Things are getting curiouser and curiouser at Bayreuth these days. A little over 72 hours after bass-baritone
Yevgeny Nikitin made an exit out of the new production of
Der fliegende Holländer following a revelation that at one point he had a swastika tattooed on his chest,
Katharina Wagner and
Eva Wagner-Pasquier, who have run the festival since the death of their father
Wolfgang Wagner, have announced that the 2016 new production of
Parsifal will be directed by way-out radical German artist
Jonathan Meese. And guess what? Meese loves swastikas! The artist is notorious for using swastikas in his art, as well as other Nazi imagery. Meese's own words reveal his unique relationship to these well-known Nazi symbols:
"
They should be what they are, not want we want them to be. That’s
crucial. It’s not about what I want. It’s about what these terms want.
For they want something. Of course a swastika is ideologically loaded,
but that’s not in the thing itself. The swastika will tell us itself
what it wants.

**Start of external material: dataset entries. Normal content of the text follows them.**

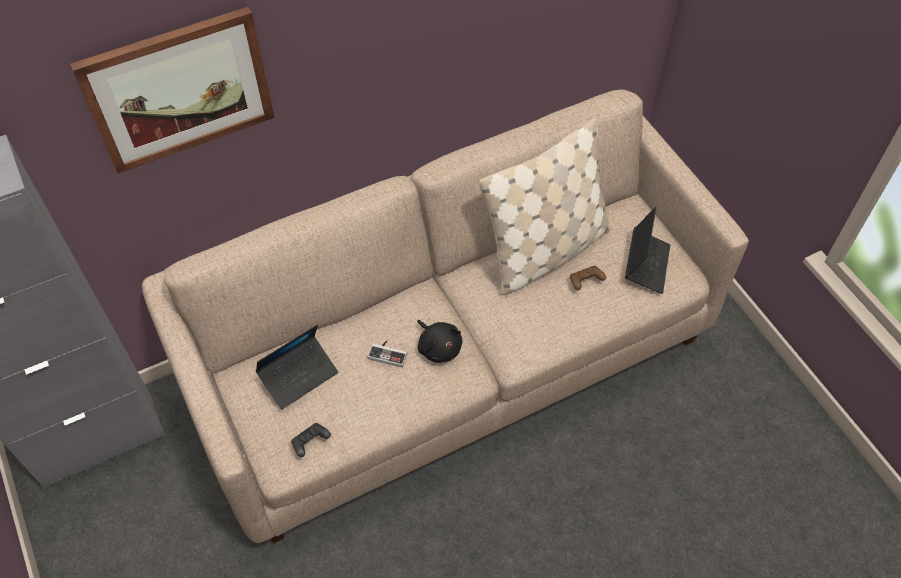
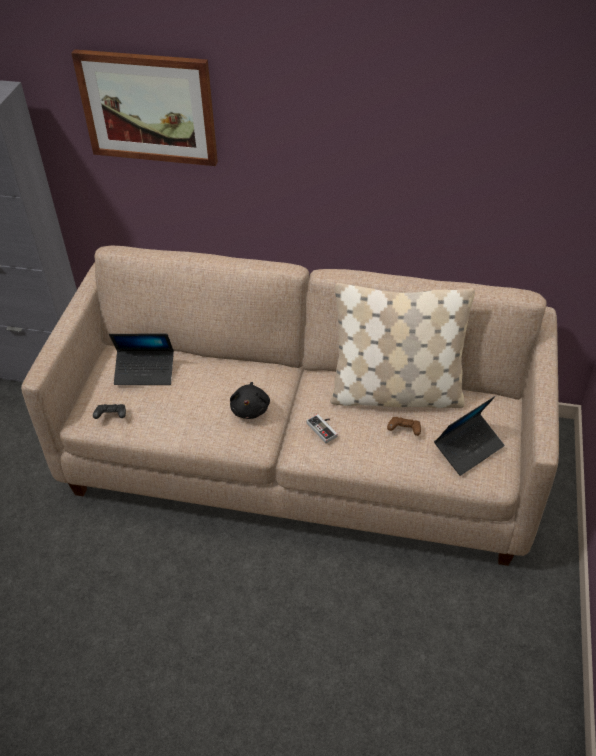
camera: 40 degrees right, 10 degrees down
game controller [368,341,407,368] -> game controller moved to [306,414,337,443]

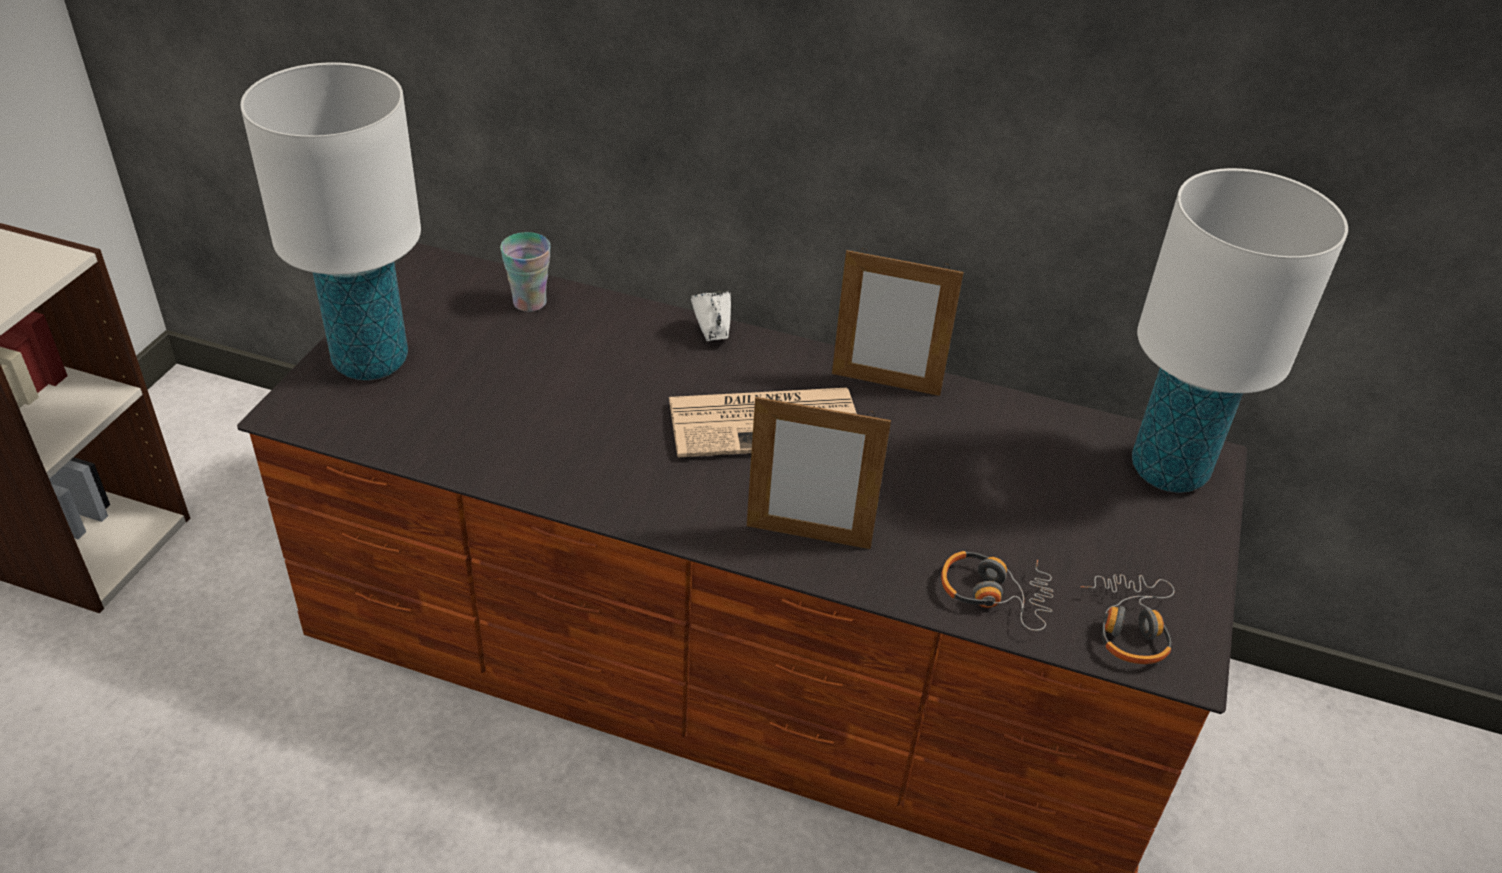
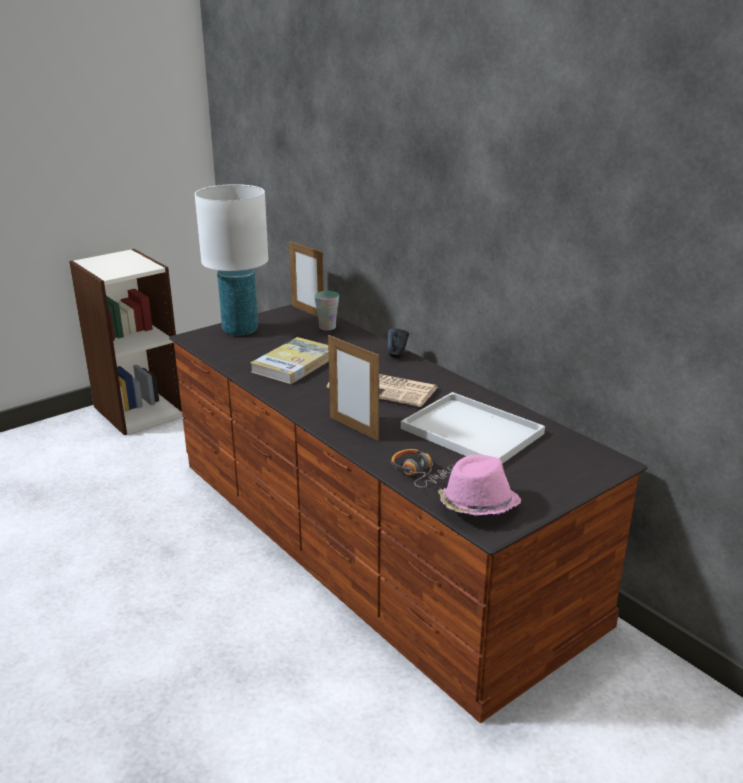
camera: 35 degrees right, 15 degrees down
white mug [690,290,731,341] -> blue mug [388,328,409,358]
picture frame [832,248,964,396] -> picture frame moved to [289,241,324,317]
headphones [1080,574,1175,664] -> pink hat [438,455,521,515]
white table lamp [1132,168,1348,493] -> none
none -> book [250,337,329,384]
none -> white tray [401,392,545,464]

We’ve only lost that. We’ve only forgotten that. That
this can also be conceded to these things, to be exactly that, what they
want and not what I want—that’s critical."
Even though Meese has had little experience directing an opera, in 2005 he was responsible for a performance art piece using Wagner's complete Parsifal score. This six hour performance took place at Berlin's
Staatsoper Unter der Linden under the baton of
Daniel Barenboim. Here are two picture from that performance.
The news that Meese is coming to Bayreuth immediately brings to mind the 2004
Christoph Schlingensief notorious production of Parsifal that was consistently booed year after year. Ultimately, that production tried but failed to knock down some of the more conservative walls at the Green Hill. Artistically, it was not strong enough to do that. What it did accomplish was to crack the door open and allow an artist like Meese to sneak in with the hopes that he will subvert the place a few notches more.
Given his track record, there will be a huge outcry when Meese unveils his Bayreuth Parsifal four years from now -- whatever he comes up with. Those conservative walls are still very much there, and I'm convinced that the Bayreuth management is setting the scene for a tremendous right versus left clash. It's what they want because they know it's the thing that makes opera exciting these days.